FIG. 1 shows the temperature dependence of the resistance of a PTC element in which 30% by weight of Bi metal is mixed with SiO ₂ —PbO—B ₂ O ₃ glass powder. As is clear from the figure,
The resistance rapidly increased from about 270 ° C., which is the melting point of Bi metal. At this time, the maximum resistance value was 10 ⁸ Ωcm, and the resistance change rate was a high value of 10 ⁸ or more. Further, no change in resistance due to the heat cycle was observed.

Example 2 B ₂ O ₃ —ZnO—PbO-based glass powder (average particle diameter 10
μm) was adjusted and mixed so that Bi metal (average particle diameter: 10 μm) was dispersed and contained in the composite material at 30% by weight. The mixed powder was pressed into a predetermined shape at a pressure of 1000 kg / cm ² to obtain a glass composite molded body. Then put this in the atmosphere,
Heating was performed at 400 ° C. for about 10 minutes. An Ag electrode was formed on the composite thus obtained to obtain a PTC element. The room temperature resistivity of this PTC element was 0.85 Ωcm, and PTCR characteristics were exhibited from around 270 ° C., which is the melting point of metal.

Example 3 B ₂ O ₃ —ZnO—PbO-based glass powder (average particle diameter 10
μm) to a Bi—Pb—Sn—Sb alloy (average particle size 10
μm) was adjusted and mixed so as to be dispersed and contained in the composite material at 30% by weight. The mixed powder was pressed into a predetermined shape at a pressure of 1000 kg / cm ² to obtain a glass composite molded body.
Next, this was heated in air at 400 ° C. for about 10 minutes. An Ag electrode was formed on the composite thus obtained to obtain a PTC element. The room temperature resistivity of this PTC element was 0.98 Ωcm, and PTCR characteristics were exhibited from around 100 ° C., which is the melting point of the alloy.

As described above, the present invention realizes a low resistance of about 10 ^-1 Ωcm in the PTC element, and can remarkably improve the resistance change width and the stability of characteristics.

[0017]

According to the present invention, a PTC thermistor material having a low resistance and a large resistance change width in a steady state is obtained by forming a composite structure in which a metal and / or an alloy whose volume is reduced by melting is dispersed in glass. Obtainable. As a result, an overcurrent protection element for a larger load can be put to practical use, and its use value is extremely high.

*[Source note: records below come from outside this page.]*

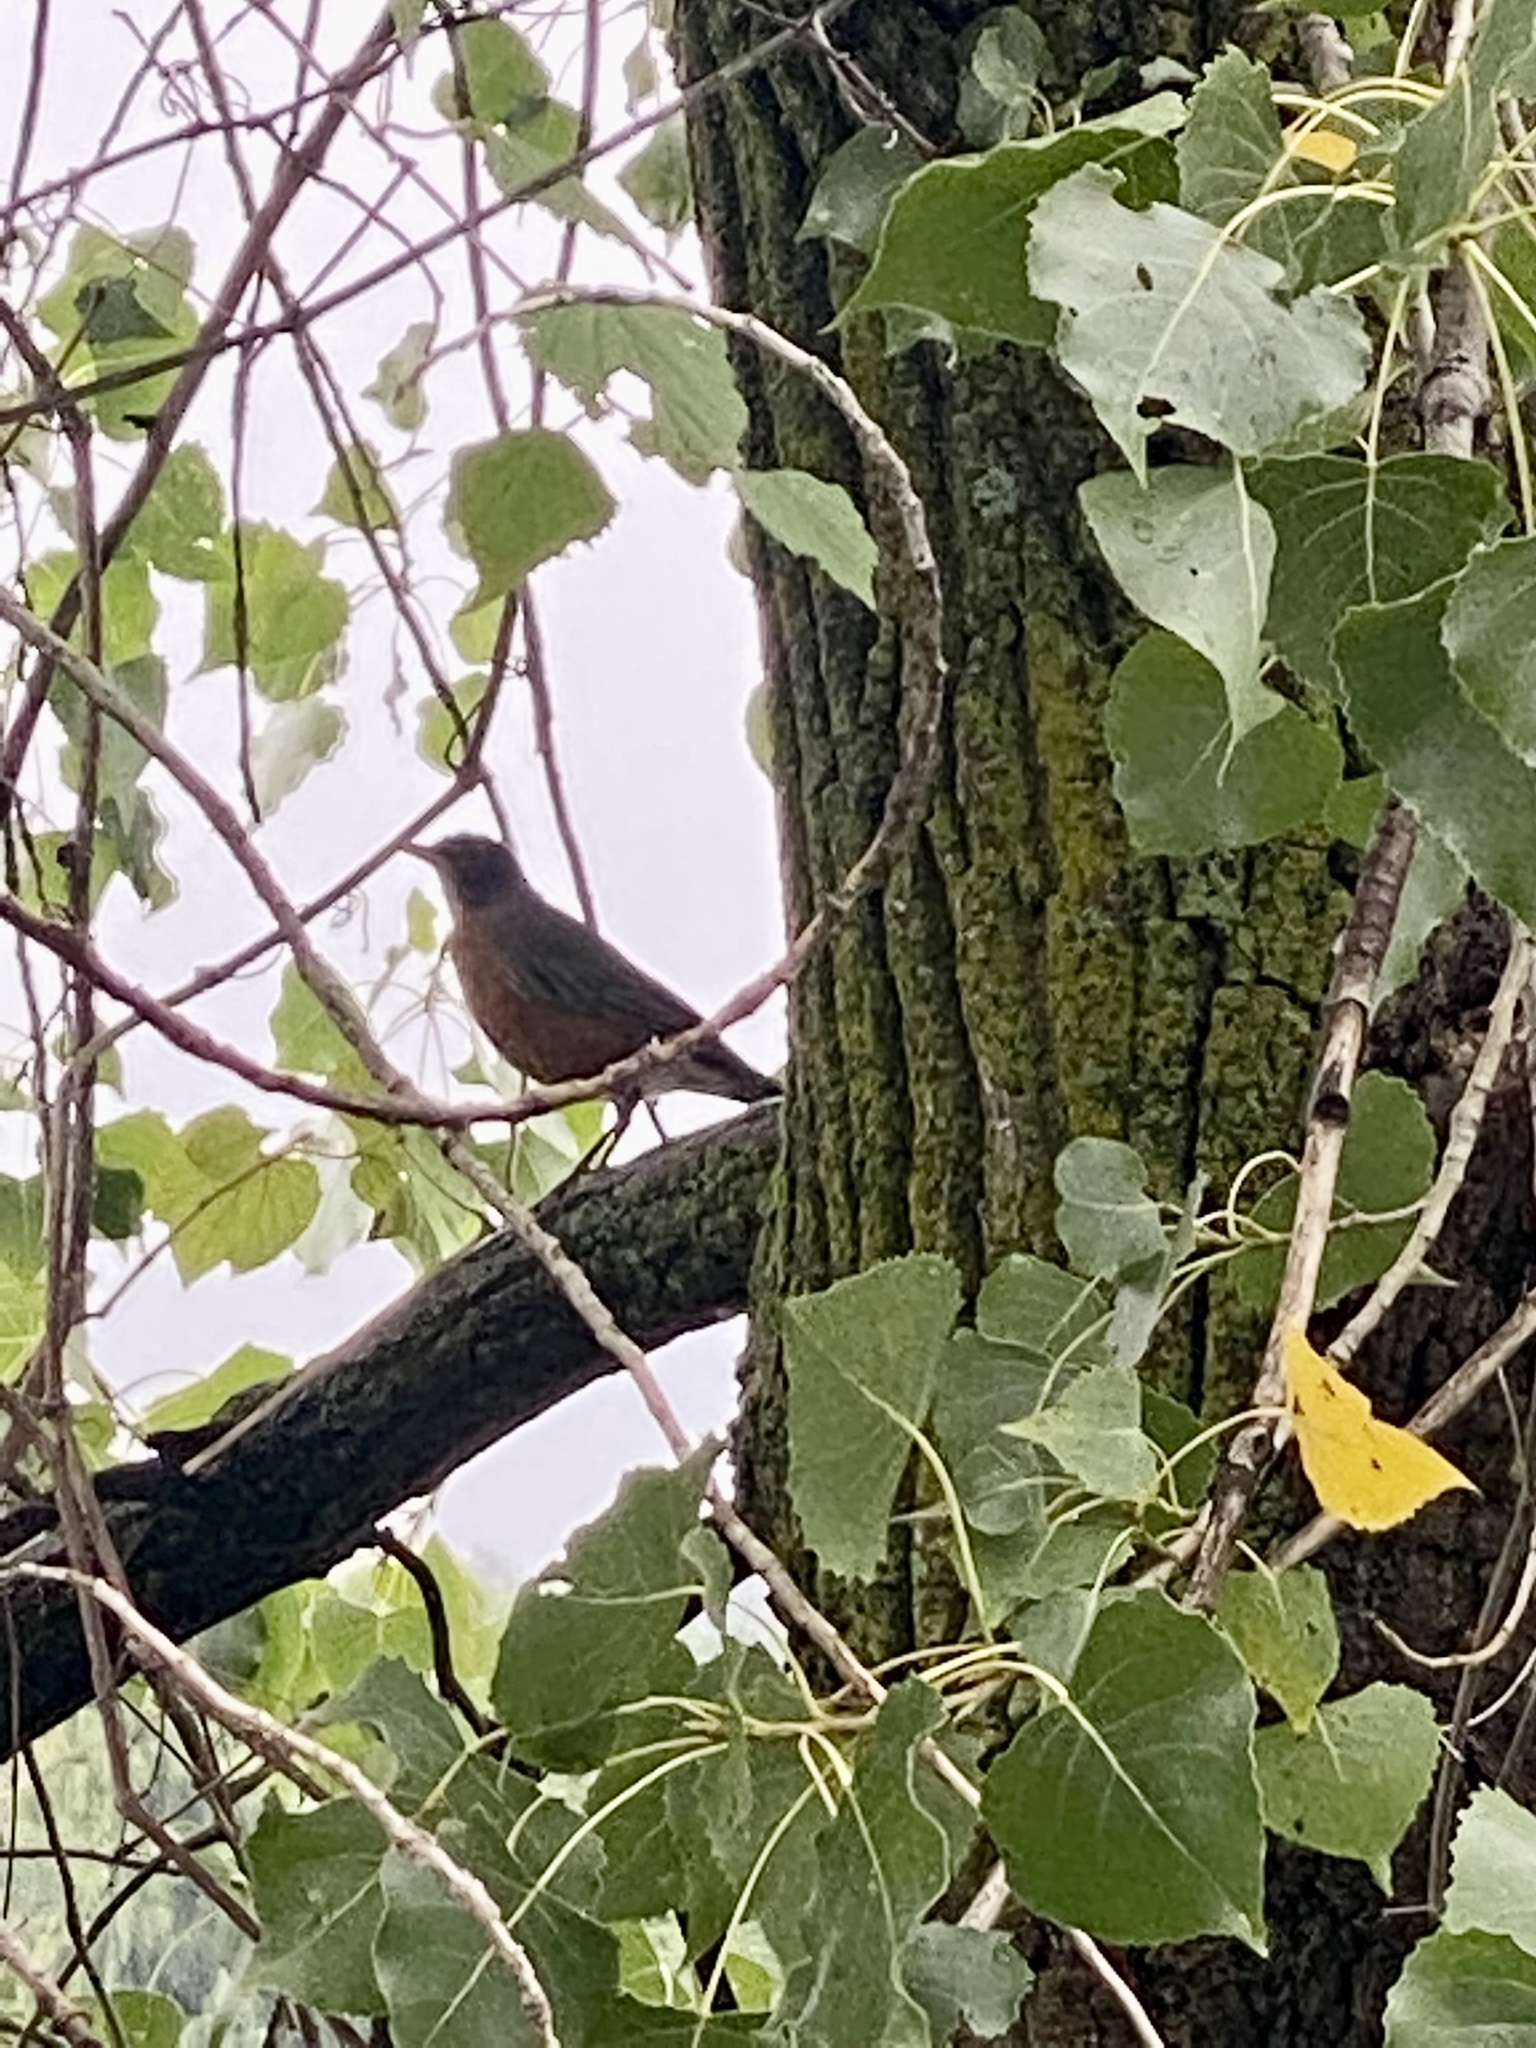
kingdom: Animalia
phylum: Chordata
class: Aves
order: Passeriformes
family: Turdidae
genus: Turdus
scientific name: Turdus migratorius
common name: American robin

[Brief description of the drawings]

FIG. 1 is a diagram showing resistance-temperature characteristics.

Claims (2)

[Claims] 1. A composite material characterized in that at least one kind of metal and / or alloy having an average particle diameter of 0.5 to 500 μm whose volume is reduced by melting in glass is dispersed in an amount of 10 to 90% by weight. 2. The method according to claim 1, wherein the glass is SiO ₂ -based oxide or B ₂
The composite material according to claim 1, comprising at least one kind of O ₃ -based oxide.